The nation’s intelligence chiefs all but say openly that they are looking for leadership and guidance from the President for them to organize concerted efforts to provide for the security and protect the sanctity of the mid-term congressional elections. But their testimony provokes no discernible response from President Trump.
Admiral Michael Rogers, then head of the military’s Cyber Command and the National Security Agency, was explicit about the danger of Trump’s pussyfooting with Putin. Under questioning from the Senate Armed Services Committee, Rogers testified that Trump had not yet given orders for U.S. intelligence agencies to undertake strong enough cyber counter-measures to deter Russian intelligence agencies from interfering in the 2018 elections. In Rogers’s blunt assessment, “President Putin has clearly come to the conclusion that there’s little price to pay and that therefore ‘I can continue this activity.'”

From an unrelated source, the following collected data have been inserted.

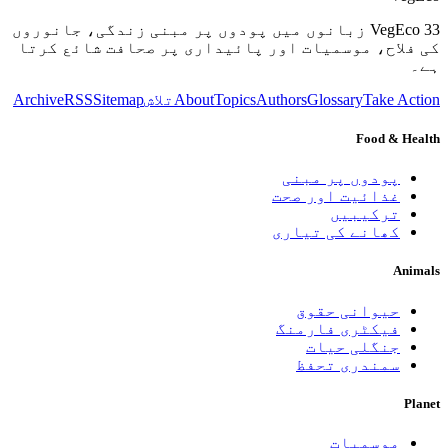
VegEco 33 زبانوں میں پودوں پر مبنی زندگی، جانوروں
کی فلاح، موسمیات اور پائیداری پر صحافت شائع کرتا
ہے۔
Take Action
Glossary
Authors
Topics
About
تلاش
Sitemap
RSS
Archive
Food & Health
پودوں پر مبنی
غذائیت اور صحت
ترکیبیں
کھانے کی تیاری
Animals
حیوانی حقوق
فیکٹری فارمنگ
جنگلی حیات
سمندری تحفظ
Planet
موسمیات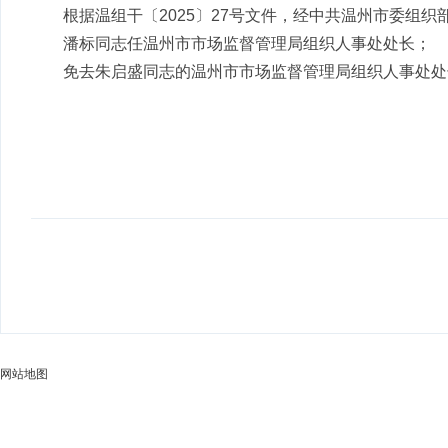
根据温组干〔2025〕27号文件，经中共温州市委组织
潘标同志任温州市市场监督管理局组织人事处处长；
免去朱启盛同志的温州市市场监督管理局组织人事处处
网站地图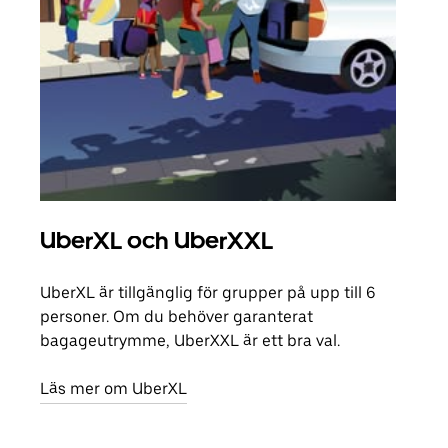
UberXL och UberXXL
Gr
UberXL är tillgänglig för grupper på upp till 6
När d
personer. Om du behöver garanterat
din 
bagageutrymme, UberXXL är ett bra val.
egen
Läs mer om UberXL
Läs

Does Trump Fear Uttering a Sour Word vs. Putin?
Donald Trump’s kid gloves treatment of Putin and Russian intelligence leaves people asking whether there is some important and explosive truth in that notorious dossier compiled by former British spy Christopher Steele suggesting that the Russians do have some Kompromat – compromising material on Trump that he dares not trigger.
In a flash, the President can explode on Twitter in mockery or fury at British Prime Minister Teresa May, at American courts and judges, at Democratic Party leaders like Nancy Pelosi and Chuck Schumer, at Republican Senators like John McCain of Arizona, Bob Corker of Tennessee, or Senate Majority Leader Mitch McConnell, or at his much maligned Attorney General Jeff Sessions. But Trump acts as if his saying one sour word about Putin would be like stepping on a land-mine.

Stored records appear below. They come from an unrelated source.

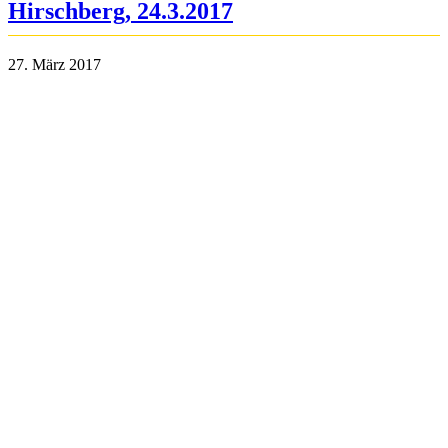
Hirschberg, 24.3.2017
27. März 2017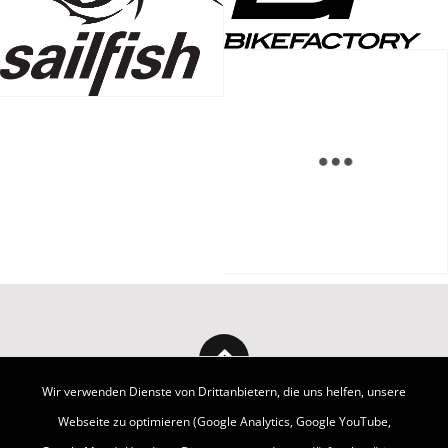
Wir verwenden Dienste von Drittanbietern, die uns helfen, unsere
Webseite zu optimieren (Google Analytics, Google YouTube,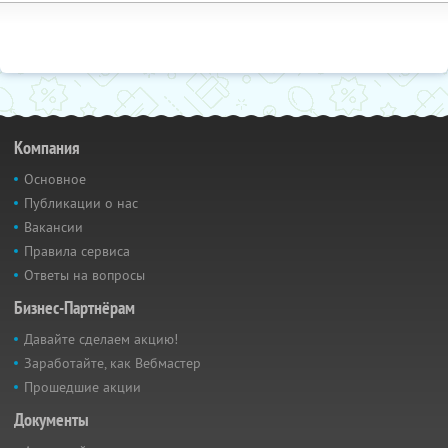
Компания
Основное
Публикации о нас
Вакансии
Правила сервиса
Ответы на вопросы
Бизнес-Партнёрам
Давайте сделаем акцию!
Заработайте, как Вебмастер
Прошедшие акции
Документы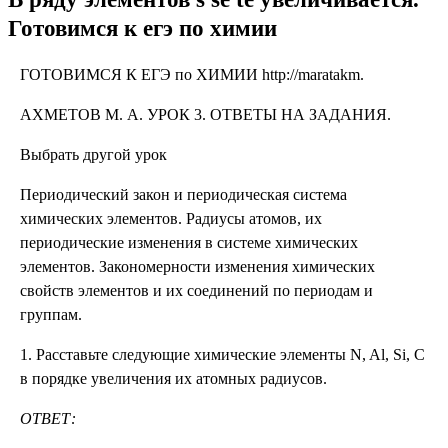
Готовимся к егэ по химии
ГОТОВИМСЯ К ЕГЭ по ХИМИИ http://maratakm.
АХМЕТОВ М. А. УРОК 3. ОТВЕТЫ НА ЗАДАНИЯ.
Выбрать другой урок
Периодический закон и периодическая система
химических элементов. Радиусы атомов, их
периодические изменения в системе химических
элементов. Закономерности изменения химических
свойств элементов и их соединений по периодам и
группам.
1. Расставьте следующие химические элементы N, Al, Si, C
в порядке увеличения их атомных радиусов.
ОТВЕТ:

To Trump, of course, the issue of Russian meddling in the 2016 campaign strikes dangerously close to undermining the legitimacy of his election. Hence his reflexive dismissal of any investigation on that issue as “a witch hunt” or “a hoax.”
Trump Stalls on Russia
While his security and defense chiefs have identified Russia as a major threat to U.S. national security, Trump has shied away from taking the lead in U.S. action vs. Russia. For months, he defied Republicans in Congress by stalling the implementation of sanctions against the Russians for their meddling in the 2016 elections, even though those sanctions were mandated by overwhelming bipartisan majorities in Congress last summer.
When his Administration has tightened sanctions against Russia or expelled Russian intelligence agents, it is not Trump but his aides or cabinet secretaries or Congress that have forced action, with Trump being dragged along, often complaining.the Administration tiptoed into implementing a portion of the congressional sanction package against 19 Russian officials and five intelligence agencies, several of whom had already been sanctioned by the Obama administration.
On Capitol Hill, the bipartisan leadership of the Senate Intelligence Committee called months ago for President Trump to “clearly communicate to our adversaries that an attack on our election infrastructure is a hostile act and we will respond accordingly.”
Republican Chair Richard Burr of North Carolina and the Democratic Vice Chair, Mark Warner of Virginia, urged the Trump administration to work with state governments to institute paper ballots and protect state voter databases from foreign attack and hacking to prevent or mitigate the impact of a repeat of Russian intrusions in 2016 into the voting systems of 21 states. Not only did Trump fail to put this on his policy agenda, but Warner called his cozying up to Putin in Helsinki “outrageous.”
Inevitably, Donald Trump’s behavior has raised fundamental legal and constitutional questions: Did Trump as candidate criminally violate election laws? And once in office, has Trump as President failed to fulfill his oath to “preserve, protect and defend the Constitution”? And if in fact, Trump has failed to take the lead in protecting our 2018 elections from foreign intrusion, is that an impeachable offense?